The History of Anesthesia: Proceedings of the Fifth International Symposium on the History of Anesthesia, Santiago, Spain, September 19–23, 2001. Edited by José Carlos Diz, Avelino Franco, Douglas R. Bacon, Joseph Rupreht, Julián Alvarez. Elsevier Science B.V., Amsterdam, 2002. ISBN: 0–444–51003–6 (hardbound), 0–444–51293–4 (paperback). Pages: 630. Price: $180 (hardbound), $75 (paperback).
Where in the world could one ever find a widely diverse potpourri from 92 international anesthesiologists and historians describing the weird and wonderful history of anesthesia, from sleep induction in the Asclepieion to causes of death among Spanish anesthetists? The answer would be at the Fifth International Symposium of the History of Anesthesia in Santiago, Spain, September 19–23, in the year 2001.
However, for those of you who were reluctant to take a transoceanic flight 8 days after September 11, 2001, the good news is that you can join the adventure without leaving your favorite armchair or beach lounge. This volume is full of such curious discoveries as the history of Croatian anesthesiology, anesthesia depicted in cartoons and comics, anesthesia in philately, and even anesthesia in nummis (the uninitiated will just have to look this one up!).
Beyond the esoteric, there is some seriously historical information in this book. Peter Safar’s 14-page, 75-reference chapter on the development of cardiopulmonary–cerebral resuscitation in the twentieth century is weighty indeed; as is Michael Goerig’s astute study of the bone marrow as a site for the reception of infusions, transfusions, and anesthetic agents.

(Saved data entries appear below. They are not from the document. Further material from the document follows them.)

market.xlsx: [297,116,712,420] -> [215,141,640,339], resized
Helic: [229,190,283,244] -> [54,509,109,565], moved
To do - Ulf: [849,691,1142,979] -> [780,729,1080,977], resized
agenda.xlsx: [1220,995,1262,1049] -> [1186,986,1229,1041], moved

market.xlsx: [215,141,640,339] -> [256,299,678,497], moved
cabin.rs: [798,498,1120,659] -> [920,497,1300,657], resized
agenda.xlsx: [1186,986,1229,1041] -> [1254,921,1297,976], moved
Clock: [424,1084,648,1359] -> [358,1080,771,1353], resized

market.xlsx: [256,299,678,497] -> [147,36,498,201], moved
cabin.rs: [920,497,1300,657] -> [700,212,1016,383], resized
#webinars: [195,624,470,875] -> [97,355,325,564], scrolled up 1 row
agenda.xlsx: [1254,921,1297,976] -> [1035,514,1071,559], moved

Rodney Westhorpe gives a concise but complete account of intravenous barbiturates, including 22 chemical structures! One of my favorite sections considers medieval religious history in a chapter about the medical and surgical treatment of the pilgrims of the Jacobean Roads, by C. N. Nemes from Pfaffenhofen, Germany. Also brilliantly eccentric are the studies in antiquity, including archaeological evidence on the use of opium in the Minoan world, pain relief and sedation in Roman Byzantine texts, and the history of caffeine as used in anesthesia.
There is something to interest everyone, from critical care, regional and obstetrical anesthesia, pain, resuscitation, education, and arts to international and military medicine. If you can’t find something in this collection that you really want to stop and read, you are a dullard indeed.

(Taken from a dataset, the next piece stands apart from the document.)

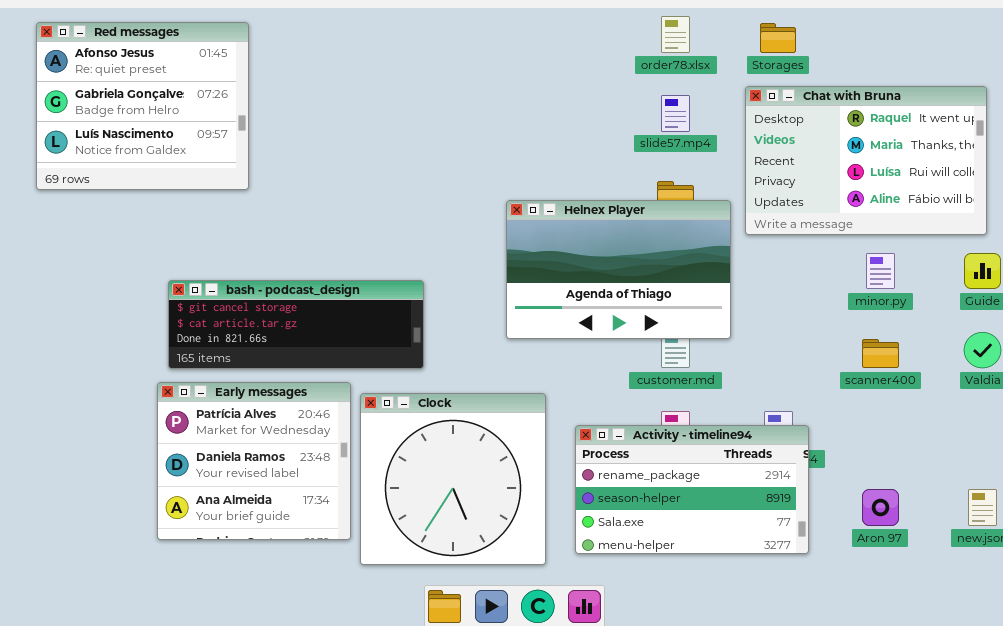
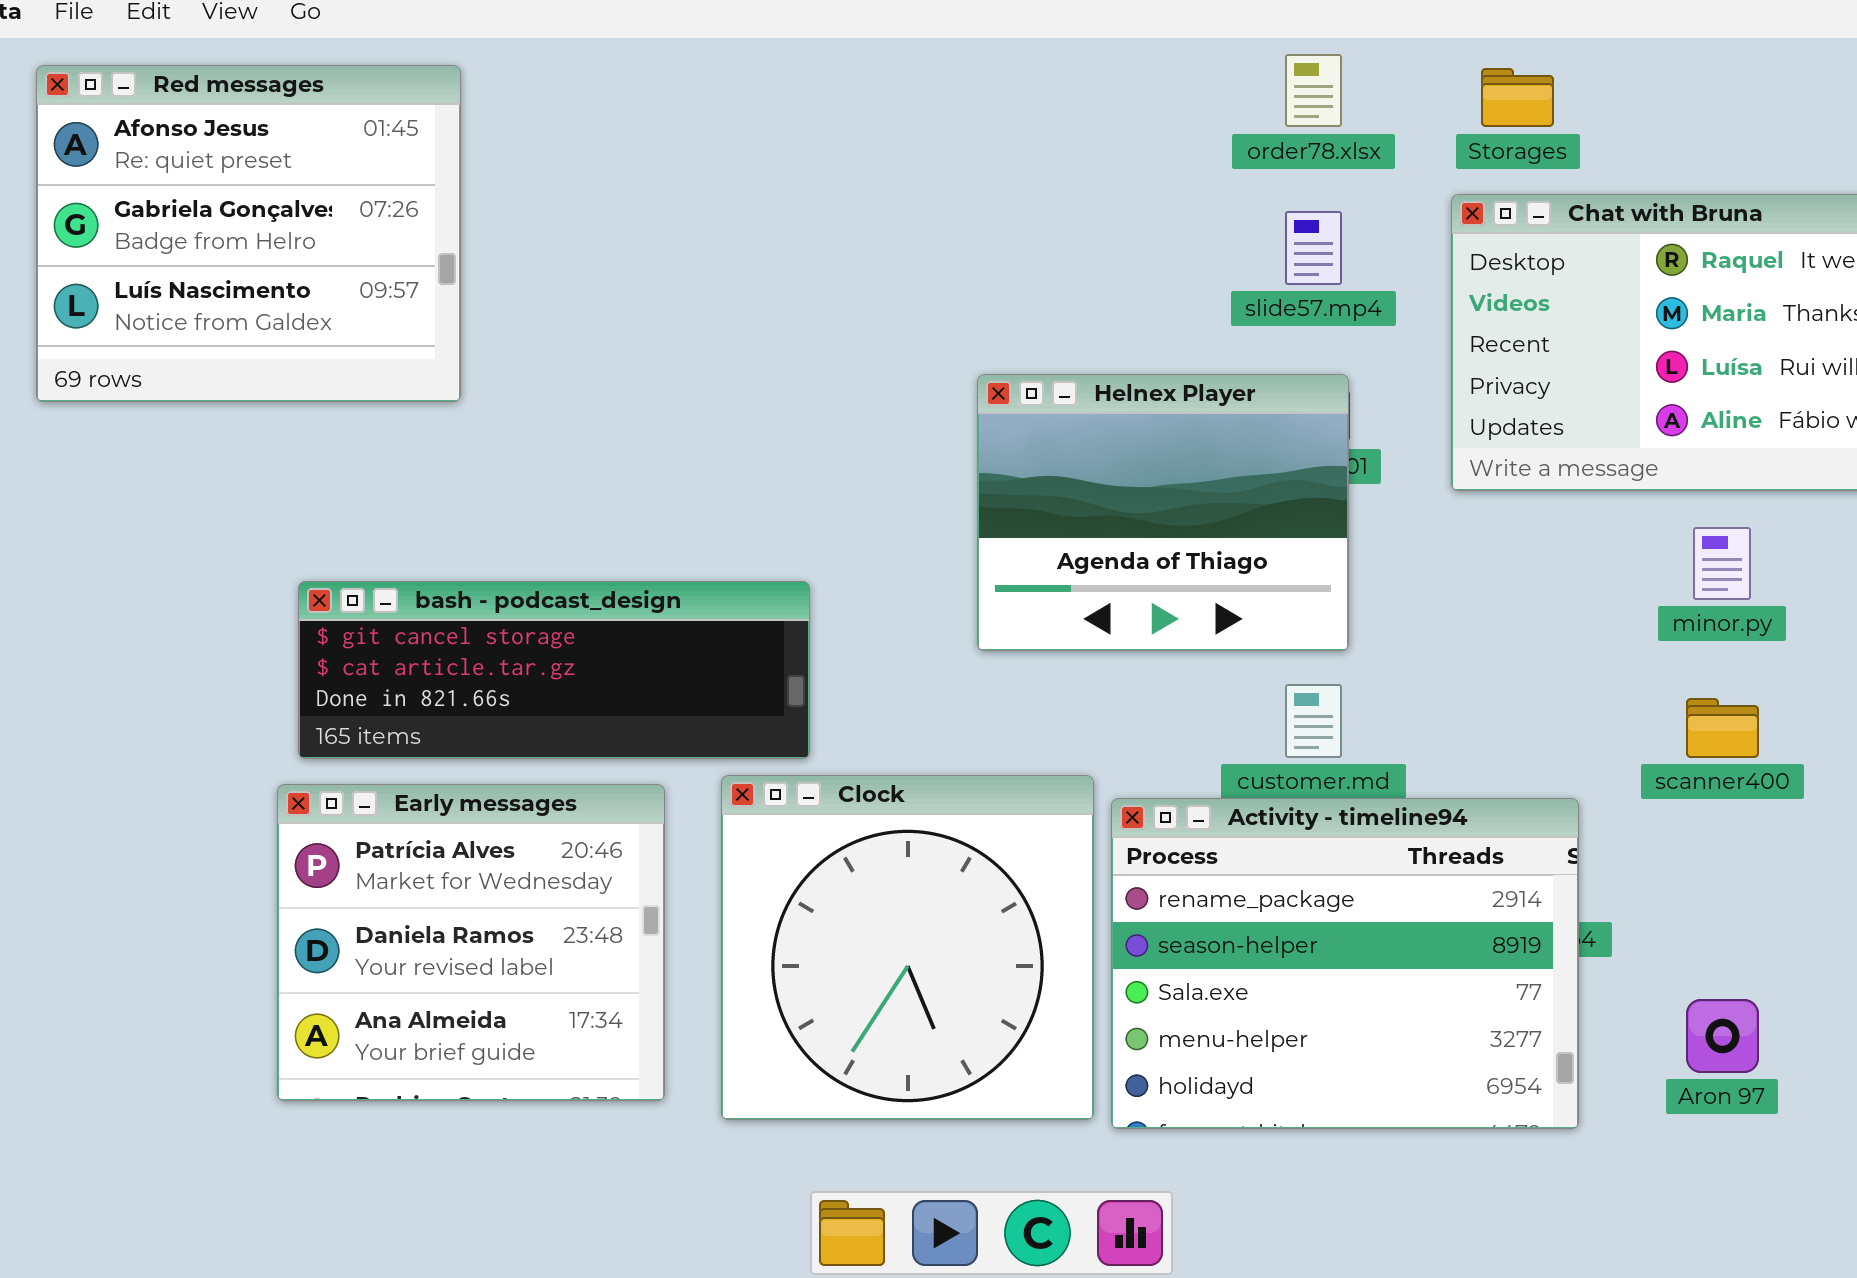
Helnex Player: [506,200,731,339] -> [977,374,1349,651], moved, resized
Clock: [360,393,546,565] -> [721,775,1094,1120], moved
Activity - timeline94: [575,425,809,554] -> [1111,798,1579,1129], resized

The strengths of this book are its wide-ranging topics, great illustrations and references, and concise but well-packed chapters that tell a story. The price is a bit high, but whoever said that the educated mind is economical? Certainly, this timeless collection is highly recommended for medical librarians, training programs, and of course, the bookcases of the intellectually curious.